* [Document passage]:

Just plain (Robbie) Fulks 
By Joel Bernstein, January 2000
Fulks' first two albums "Country Love Songs" (1996) and "South Mouth" (1997) were released on Bloodshot. After the demise of his more rock-oriented 1998 major label album "Let's Kill Saturday Night" (and the Geffen label itself), Fulks is back on Bloodshot.
But first, while awaiting official release from his Geffen contract, Fulks could only sell his new album "The Very Best Of Robbie Fulks," over the Internet since last summer. In typical Fulks fashion, the album title is a joke, since this is just an odds-and-sods scrapbook of his career.
The 36-year-old singer/songwriter/guitarist spoke from his Chicago area home just a few days after ushering in the new year with a show that was outlandish even for him, capped by his dressing in drag as Shania Twain to sing "Man! I Feel Like A Woman!" - an occurrence he vows will not be repeated.
Not only is the album's title a joke, but the liner notes are such a mixture of truth and fiction that even staunch fans may be confused. The recording dates given are all correct, although they don't always provide an accurate picture of a song's history.
"Jean Arthur," another Fulks tribute to an old-time movie star, ("She Took a Lot of Pills and Died," a tribute to actress Dorothy Dandridge was another) was a 1992 single. "The song isn't about anything particular to her. It's an argument for God's existence," says the man who has also written "God Isn't Real." "Songs from '92 or '89, I could do better now, but there's a quality, an innocence, that wouldn't be there. That means something to me and hopefully to others."
"Roots Rocks Weirdoes" is the newest song and scathingly pokes fun at the current retro craze. "Most of the time people are so happy to be sung about they don't care that it's not positive."
"That Bangle Girl," a valentine to Susanna Hoffs, was written in 1988, although this recording is a 1997 publishing demo. "I first recorded it in '90, and a friend interviewed her and played it and said she liked it. Someone at Dreamworks played her the new version, and she sent me something with her autograph."

* [Prompt 1]:
Summarize the Robbie Fulks article in two sentences.
* [Prompt 2]:
Answer these questions from the Robbie Fulks article:
(a) In what year was "Jean Arthur" released as a single?
(b) How old is Fulks?
(c) To whom is "That Bangle Girl" a valentine?
* [Prompt 3]:
Reproduce the part of the Robbie Fulks article starting at "But first, while" and ending at "a song's history.".
These rows come from a different source than the Robbie Fulks article.

Saved entries:

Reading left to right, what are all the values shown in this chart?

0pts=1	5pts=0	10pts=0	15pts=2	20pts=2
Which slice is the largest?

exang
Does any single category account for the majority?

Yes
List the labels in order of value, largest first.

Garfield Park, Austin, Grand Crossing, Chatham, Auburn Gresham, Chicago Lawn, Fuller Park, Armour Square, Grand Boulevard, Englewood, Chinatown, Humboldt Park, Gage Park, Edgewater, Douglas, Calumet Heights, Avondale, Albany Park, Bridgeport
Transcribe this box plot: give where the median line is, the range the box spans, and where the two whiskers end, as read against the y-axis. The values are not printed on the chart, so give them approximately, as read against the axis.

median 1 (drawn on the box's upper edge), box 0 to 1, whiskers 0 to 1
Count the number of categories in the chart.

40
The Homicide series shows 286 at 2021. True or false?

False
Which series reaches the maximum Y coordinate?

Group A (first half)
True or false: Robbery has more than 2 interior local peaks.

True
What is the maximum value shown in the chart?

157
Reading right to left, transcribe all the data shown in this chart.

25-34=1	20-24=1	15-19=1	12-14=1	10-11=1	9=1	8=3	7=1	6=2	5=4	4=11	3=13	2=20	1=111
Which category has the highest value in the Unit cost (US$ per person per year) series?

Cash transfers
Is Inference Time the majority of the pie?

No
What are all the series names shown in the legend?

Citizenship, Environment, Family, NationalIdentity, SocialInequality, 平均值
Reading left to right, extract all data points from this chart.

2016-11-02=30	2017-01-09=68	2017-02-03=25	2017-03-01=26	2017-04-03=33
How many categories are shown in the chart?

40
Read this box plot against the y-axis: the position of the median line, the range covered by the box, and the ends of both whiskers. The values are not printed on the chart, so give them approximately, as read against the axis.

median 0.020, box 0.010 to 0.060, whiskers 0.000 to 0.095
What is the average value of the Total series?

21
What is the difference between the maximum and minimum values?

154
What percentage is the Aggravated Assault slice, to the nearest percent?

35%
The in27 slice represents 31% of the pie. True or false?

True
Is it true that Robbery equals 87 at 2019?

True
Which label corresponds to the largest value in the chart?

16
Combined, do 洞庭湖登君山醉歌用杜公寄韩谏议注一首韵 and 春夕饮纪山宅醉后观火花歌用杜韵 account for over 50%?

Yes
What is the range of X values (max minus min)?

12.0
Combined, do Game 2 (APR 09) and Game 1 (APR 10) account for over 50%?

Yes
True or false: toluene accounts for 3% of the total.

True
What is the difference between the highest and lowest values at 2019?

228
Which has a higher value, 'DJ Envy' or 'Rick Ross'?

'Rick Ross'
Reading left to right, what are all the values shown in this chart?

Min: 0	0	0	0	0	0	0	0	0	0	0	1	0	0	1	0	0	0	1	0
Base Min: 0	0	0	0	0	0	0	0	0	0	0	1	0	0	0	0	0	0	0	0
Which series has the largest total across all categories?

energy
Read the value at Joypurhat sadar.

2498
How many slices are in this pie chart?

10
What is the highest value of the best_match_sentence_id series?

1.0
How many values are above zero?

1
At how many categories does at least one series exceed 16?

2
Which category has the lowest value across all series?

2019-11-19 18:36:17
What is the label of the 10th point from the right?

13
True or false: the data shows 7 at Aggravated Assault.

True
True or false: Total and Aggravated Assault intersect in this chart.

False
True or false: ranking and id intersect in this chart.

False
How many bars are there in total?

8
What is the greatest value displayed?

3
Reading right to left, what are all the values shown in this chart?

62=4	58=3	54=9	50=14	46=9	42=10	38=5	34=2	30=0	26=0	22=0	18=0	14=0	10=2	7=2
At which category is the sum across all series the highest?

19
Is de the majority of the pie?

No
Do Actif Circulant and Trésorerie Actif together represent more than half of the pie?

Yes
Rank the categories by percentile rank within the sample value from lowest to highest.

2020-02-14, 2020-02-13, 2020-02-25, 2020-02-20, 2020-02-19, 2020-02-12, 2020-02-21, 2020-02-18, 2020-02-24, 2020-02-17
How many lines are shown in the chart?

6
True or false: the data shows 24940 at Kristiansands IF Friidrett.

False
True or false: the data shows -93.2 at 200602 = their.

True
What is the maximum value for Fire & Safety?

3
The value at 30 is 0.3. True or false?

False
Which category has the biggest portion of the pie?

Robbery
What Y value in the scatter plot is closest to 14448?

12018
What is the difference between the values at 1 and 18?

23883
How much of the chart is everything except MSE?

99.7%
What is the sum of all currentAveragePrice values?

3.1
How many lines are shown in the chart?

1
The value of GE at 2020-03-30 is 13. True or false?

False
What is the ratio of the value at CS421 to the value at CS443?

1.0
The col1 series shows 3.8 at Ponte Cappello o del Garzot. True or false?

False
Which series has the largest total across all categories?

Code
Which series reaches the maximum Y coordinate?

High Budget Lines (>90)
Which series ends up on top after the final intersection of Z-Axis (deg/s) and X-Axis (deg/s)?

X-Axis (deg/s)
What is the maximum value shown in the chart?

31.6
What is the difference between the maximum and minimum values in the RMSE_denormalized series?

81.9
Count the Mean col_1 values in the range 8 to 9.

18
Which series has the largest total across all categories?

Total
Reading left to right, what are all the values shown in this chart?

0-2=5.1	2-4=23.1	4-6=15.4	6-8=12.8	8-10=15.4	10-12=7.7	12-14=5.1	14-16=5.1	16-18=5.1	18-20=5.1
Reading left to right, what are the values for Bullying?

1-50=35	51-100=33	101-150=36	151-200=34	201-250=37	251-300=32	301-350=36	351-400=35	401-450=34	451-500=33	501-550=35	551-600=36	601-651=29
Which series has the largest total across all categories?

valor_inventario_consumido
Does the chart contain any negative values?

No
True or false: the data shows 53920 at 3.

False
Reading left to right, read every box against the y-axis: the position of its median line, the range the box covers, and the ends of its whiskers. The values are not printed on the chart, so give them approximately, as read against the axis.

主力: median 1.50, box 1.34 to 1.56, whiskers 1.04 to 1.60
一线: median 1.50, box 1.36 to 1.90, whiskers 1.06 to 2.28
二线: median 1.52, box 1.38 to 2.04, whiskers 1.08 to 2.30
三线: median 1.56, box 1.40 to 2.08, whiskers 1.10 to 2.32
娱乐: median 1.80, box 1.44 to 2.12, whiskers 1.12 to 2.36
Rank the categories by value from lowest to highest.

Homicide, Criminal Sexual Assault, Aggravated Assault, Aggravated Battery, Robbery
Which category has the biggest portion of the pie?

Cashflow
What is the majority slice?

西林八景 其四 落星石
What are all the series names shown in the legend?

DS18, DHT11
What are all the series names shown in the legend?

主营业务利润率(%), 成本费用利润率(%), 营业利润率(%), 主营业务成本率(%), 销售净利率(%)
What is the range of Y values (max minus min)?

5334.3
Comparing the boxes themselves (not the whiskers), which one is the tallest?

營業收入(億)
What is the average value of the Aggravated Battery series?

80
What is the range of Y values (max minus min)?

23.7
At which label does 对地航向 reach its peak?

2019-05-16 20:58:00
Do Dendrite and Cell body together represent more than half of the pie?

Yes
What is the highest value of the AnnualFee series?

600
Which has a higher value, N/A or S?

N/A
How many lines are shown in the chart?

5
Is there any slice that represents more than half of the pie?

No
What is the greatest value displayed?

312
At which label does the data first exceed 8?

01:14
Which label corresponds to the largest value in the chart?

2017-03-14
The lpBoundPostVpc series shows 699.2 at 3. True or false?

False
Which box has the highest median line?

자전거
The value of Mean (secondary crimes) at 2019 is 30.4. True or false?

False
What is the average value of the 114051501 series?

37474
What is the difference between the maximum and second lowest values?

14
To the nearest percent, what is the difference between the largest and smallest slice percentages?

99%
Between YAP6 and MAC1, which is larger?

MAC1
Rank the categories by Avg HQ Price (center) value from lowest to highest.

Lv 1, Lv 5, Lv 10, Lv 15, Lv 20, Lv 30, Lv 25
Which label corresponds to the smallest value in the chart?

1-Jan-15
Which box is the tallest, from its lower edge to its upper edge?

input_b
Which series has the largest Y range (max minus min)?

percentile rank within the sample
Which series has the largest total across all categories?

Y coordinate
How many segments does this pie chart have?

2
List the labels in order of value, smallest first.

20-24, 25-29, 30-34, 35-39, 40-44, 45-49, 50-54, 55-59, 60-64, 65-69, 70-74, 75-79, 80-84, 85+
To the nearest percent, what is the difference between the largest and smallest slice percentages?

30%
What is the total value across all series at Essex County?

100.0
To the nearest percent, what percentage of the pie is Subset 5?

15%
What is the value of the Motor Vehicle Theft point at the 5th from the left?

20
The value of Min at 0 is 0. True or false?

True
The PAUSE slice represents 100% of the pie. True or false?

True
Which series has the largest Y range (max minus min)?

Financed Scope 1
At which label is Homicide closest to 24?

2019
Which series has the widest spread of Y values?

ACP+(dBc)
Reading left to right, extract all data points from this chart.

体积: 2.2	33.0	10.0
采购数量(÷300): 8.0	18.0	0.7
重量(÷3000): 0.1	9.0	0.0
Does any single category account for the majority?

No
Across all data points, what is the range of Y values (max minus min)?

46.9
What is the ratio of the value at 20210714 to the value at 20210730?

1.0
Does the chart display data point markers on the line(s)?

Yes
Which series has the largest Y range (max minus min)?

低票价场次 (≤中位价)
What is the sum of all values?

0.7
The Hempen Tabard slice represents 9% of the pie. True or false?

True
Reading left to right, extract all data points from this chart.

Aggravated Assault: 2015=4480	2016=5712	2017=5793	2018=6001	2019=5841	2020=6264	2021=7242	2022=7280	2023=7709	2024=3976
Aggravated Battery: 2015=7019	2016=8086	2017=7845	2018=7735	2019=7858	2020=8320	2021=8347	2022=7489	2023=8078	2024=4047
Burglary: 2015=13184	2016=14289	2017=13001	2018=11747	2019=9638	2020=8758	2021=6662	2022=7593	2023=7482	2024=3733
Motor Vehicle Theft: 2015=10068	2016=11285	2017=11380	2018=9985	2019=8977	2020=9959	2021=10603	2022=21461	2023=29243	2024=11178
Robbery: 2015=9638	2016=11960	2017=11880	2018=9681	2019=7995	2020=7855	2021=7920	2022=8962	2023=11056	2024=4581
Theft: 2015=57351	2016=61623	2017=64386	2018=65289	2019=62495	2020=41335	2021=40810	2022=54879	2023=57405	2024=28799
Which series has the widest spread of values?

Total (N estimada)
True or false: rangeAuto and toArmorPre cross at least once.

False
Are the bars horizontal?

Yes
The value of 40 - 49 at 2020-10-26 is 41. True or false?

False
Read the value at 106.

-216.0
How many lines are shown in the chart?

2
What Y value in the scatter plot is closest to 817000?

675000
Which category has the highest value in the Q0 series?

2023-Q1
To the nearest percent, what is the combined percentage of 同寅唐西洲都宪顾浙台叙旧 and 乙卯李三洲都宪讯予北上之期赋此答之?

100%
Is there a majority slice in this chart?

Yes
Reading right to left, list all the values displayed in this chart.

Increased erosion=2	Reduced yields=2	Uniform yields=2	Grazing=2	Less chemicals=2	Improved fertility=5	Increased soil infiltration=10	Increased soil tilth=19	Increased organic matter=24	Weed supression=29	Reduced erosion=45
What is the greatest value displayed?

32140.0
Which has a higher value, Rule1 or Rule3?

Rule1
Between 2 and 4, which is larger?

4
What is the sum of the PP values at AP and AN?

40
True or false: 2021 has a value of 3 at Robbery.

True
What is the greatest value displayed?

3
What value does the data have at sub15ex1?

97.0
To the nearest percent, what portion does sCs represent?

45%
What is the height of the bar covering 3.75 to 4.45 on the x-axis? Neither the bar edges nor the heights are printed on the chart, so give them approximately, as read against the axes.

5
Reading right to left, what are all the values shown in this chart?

* [Solution 1]:
Robbie Fulks released his first two albums on Bloodshot and has returned to that label after the demise of his 1998 Geffen album "Let's Kill Saturday Night" and of the Geffen label itself. While awaiting release from his Geffen contract, he could sell his new album "The Very Best Of Robbie Fulks" only over the Internet; its title is a joke, since the album is an odds-and-sods scrapbook of his career, and its liner notes mix truth and fiction.

* [Solution 2]:
(a) 1992
(b) 36
(c) Susanna Hoffs

* [Solution 3]:
But first, while awaiting official release from his Geffen contract, Fulks could only sell his new album "The Very Best Of Robbie Fulks," over the Internet since last summer. In typical Fulks fashion, the album title is a joke, since this is just an odds-and-sods scrapbook of his career.
The 36-year-old singer/songwriter/guitarist spoke from his Chicago area home just a few days after ushering in the new year with a show that was outlandish even for him, capped by his dressing in drag as Shania Twain to sing "Man! I Feel Like A Woman!" - an occurrence he vows will not be repeated.
Not only is the album's title a joke, but the liner notes are such a mixture of truth and fiction that even staunch fans may be confused. The recording dates given are all correct, although they don't always provide an accurate picture of a song's history.